Tornando ad occuparci di diritto, prima ho fatto riferimento alla dignità umana come diritto inviolabile; vi sono pratiche che violano palesemente questo ed altri principi superiori, basti pensare al caporalato, oggetto di recenti interventi normativi anche nel nostro ordinamento, alla tratta di essere umani e alla riduzione in servitù, tutte pratiche in qualche modo connesse al fenomeno migratorio incontrollato. La criminalità organizzata è la sola a trarre vantaggio dalla debolezza europea; ogni qual volta un paese non riesce a controllare i flussi migratori e mantenere l’ordine, essa acquista potere. E’ doveroso soccorrere chi è in stato di pericolo in mare? Assolutamente sì! E’ giusto cooperare attivamente a livello sovranazionale? Ancora sì! E’ corretto lasciare a sé stesse persone che non si è più in grado di accogliere, non garantendo loro un trattamento dignitoso? Quale peso ha la parità nei rapporti interstatali?  Esiste un mercato illegale che purtroppo rischia di conoscere il suo momento d’oro grazie all’arrivo di ignari innocenti, ma quale dignità può esserci nell’essere sbattuto come un oggetto su un barcone, soccorso, per poi essere condannato ad una vita che corrisponde alla morte dell’anima?

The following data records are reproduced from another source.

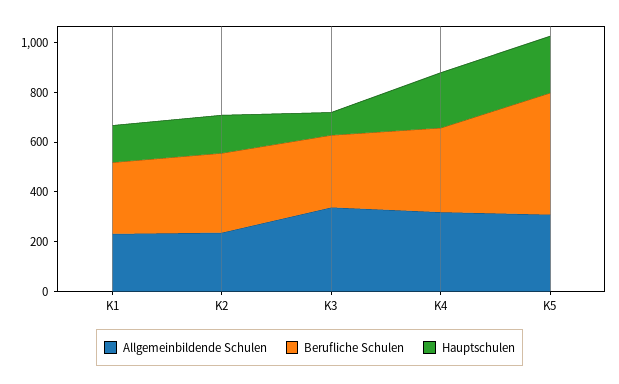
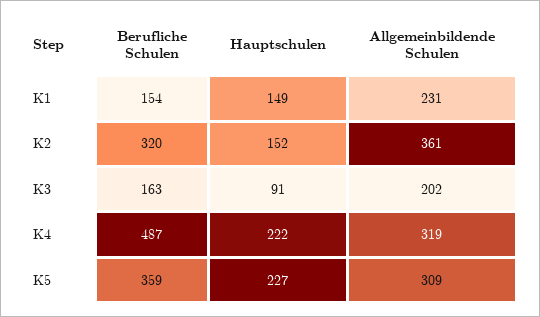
  {
    "Allgemeinbildende Schulen": {
      "K1": 231,
-     "K2": 250,
+     "K2": 361,
-     "K3": 350,
+     "K3": 202,
      "K4": 319,
      "K5": 309
    },
    "Berufliche Schulen": {
-     "K1": 300,
+     "K1": 154,
      "K2": 320,
-     "K3": 300,
+     "K3": 163,
-     "K4": 350,
+     "K4": 487,
-     "K5": 500
+     "K5": 359
    },
    "Hauptschulen": {
      "K1": 149,
      "K2": 152,
      "K3": 91,
      "K4": 222,
      "K5": 227
    }
  }

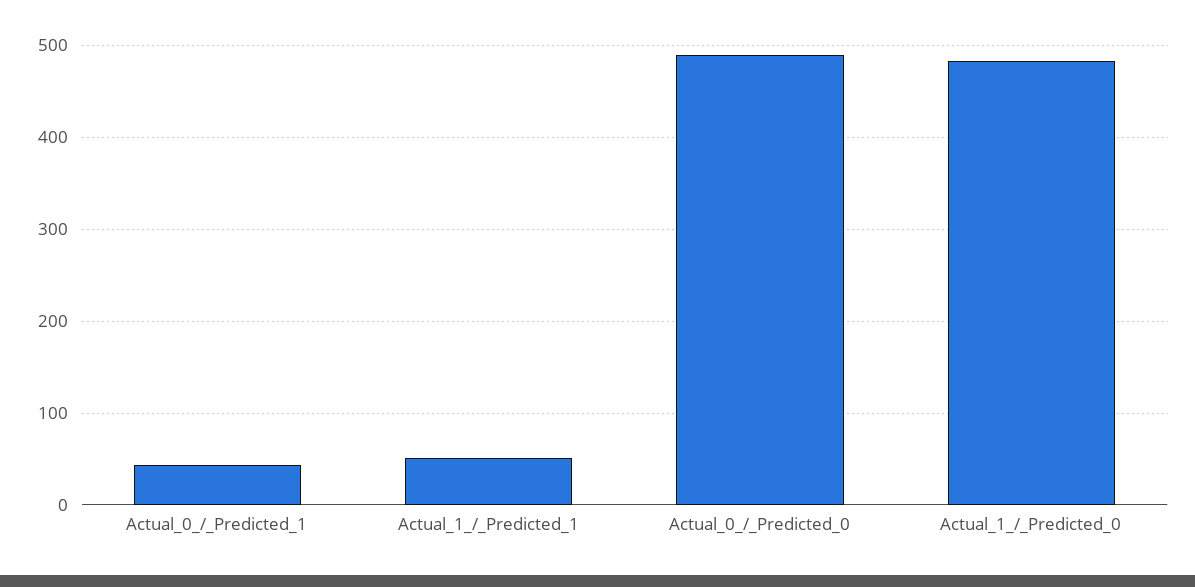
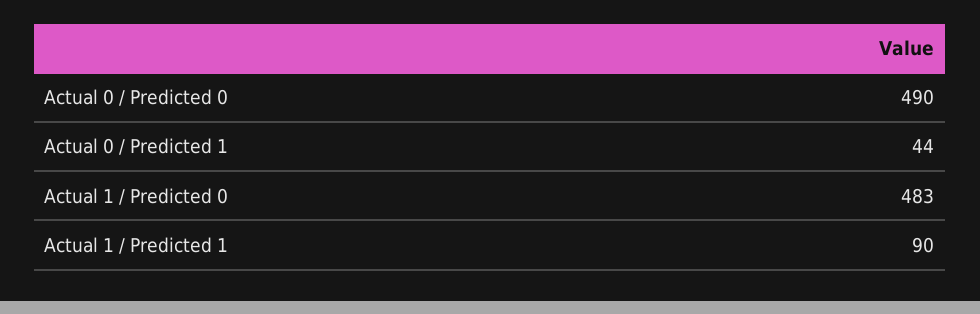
  {
    "Actual_0_/_Predicted_1": 44,
-   "Actual_1_/_Predicted_1": 50,
+   "Actual_1_/_Predicted_1": 90,
    "Actual_0_/_Predicted_0": 490,
    "Actual_1_/_Predicted_0": 483
  }

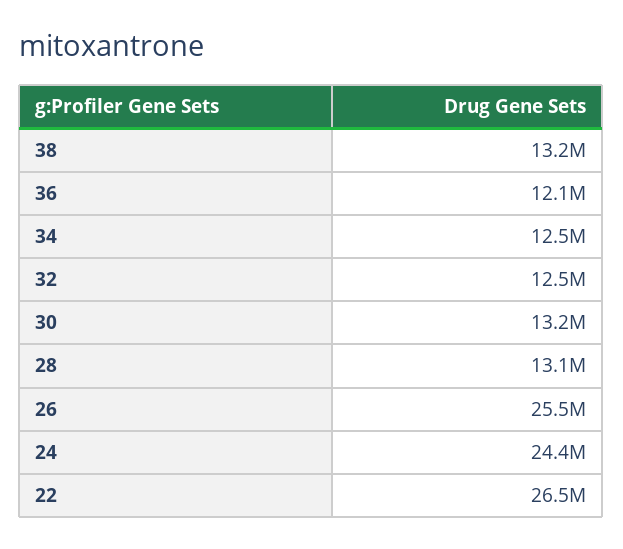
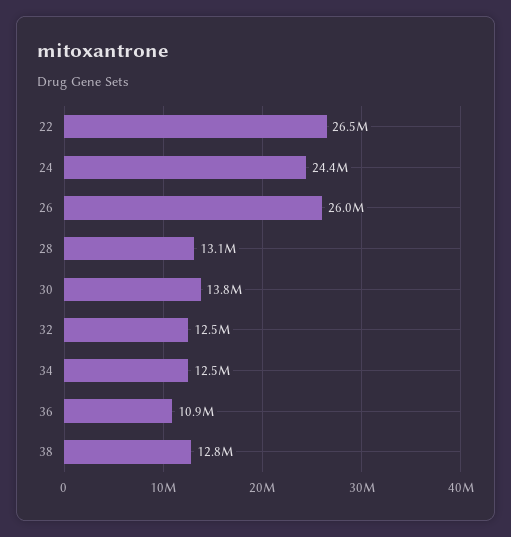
  {
-   "38": 13200000,
+   "38": 12800000,
-   "36": 12100000,
+   "36": 10900000,
    "34": 12500000,
    "32": 12500000,
-   "30": 13200000,
+   "30": 13800000,
    "28": 13100000,
-   "26": 25500000,
+   "26": 26000000,
    "24": 24400000,
    "22": 26500000
  }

Tale considerazione ci conduce ad affrontare la questione successiva: cosa accade ai migranti che approdano sulle nostre coste?

Come anticipavo nell’introduzione, circolano in rete statistiche ufficiali che indicano il numero di “rifugiati” per numero di abitanti, occorre quindi fare chiarezza. Nel linguaggio comune usiamo spesso termini quali profugo, rifugiato, immigrato e clandestino quasi come sinonimi, tuttavia non sono la stessa cosa.

Il concetto di immigrato ha portata generale ed include sia lo status di “rifugiato” che quello di “migrante irregolare”; esso indica chiunque si è trasferito in un altro paese o si è stabilito anche temporaneamente su un territorio diverso da quello di origine.

La condizione di rifugiato è definita all’art. 1 della Convenzione di Ginevra, dove  si fa riferimento a “la persona che temendo a ragione di essere perseguitata per motivi di razza, religione, nazionalità, appartenenza a un determinato gruppo sociale o opinioni politiche, si trova fuori del paese di cui ha la cittadinanza, e non può o non vuole, a causa di tale timore, avvalersi della protezione di tale paese”. La qualità di rifugiato presuppone quindi che la persona sia in grado di dimostrare che sta fuggendo da una guerra o da atti persecutori perpetrati nel proprio paese di origine e, in tal caso, gli sarà riconosciuto il diritto d’asilo; la sua situazione acquisterà quindi regolarità. In virtù del Regolamento di Dublino (la cui attuazione è stata sospesa da diversi paesi europei), la richiesta va proposta allo Stato in cui il profugo ha fatto ingresso nell’Unione Europea; trattasi di procedura naturalmente lunga ed impugnabile in caso di esito negativo.  Qual è dunque la condizione di chi si è visto rigettare giustificatamente  la richiesta di asilo? Costui diventa un migrante irregolare, per cui soggiorna  nel territorio dello Stato senza averne titolo.

Senza prendere posizione sull’interpretazione delle statistiche circolanti in rete, che vedrebbero l’Italia agli ultimi posti per accoglienza, propongo i risultati acquisiti sul sito del Governo da cui emerge chiaramente come dall’inizio del 2018 il numero stimato di “migranti sbarcati” sia pari a 15.445, a fronte di 65.247 nel 2017 e 55.079 nel 2016. Al lettore l’arduo compito di misurare l’umanità dimostrata dal nostro paese, lasciandolo libero di tirare le somme con un minimo di nozioni dotate di giuridico fondamento e ricordando comunque che l’obbiettività non dovrebbe mai portare a rinnegare le proprie origini e il proprio orgoglio nazionale, dopotutto di questo si tratta … aiutare il prossimo a preservare quello che è il suo bagaglio umano con valori e origini.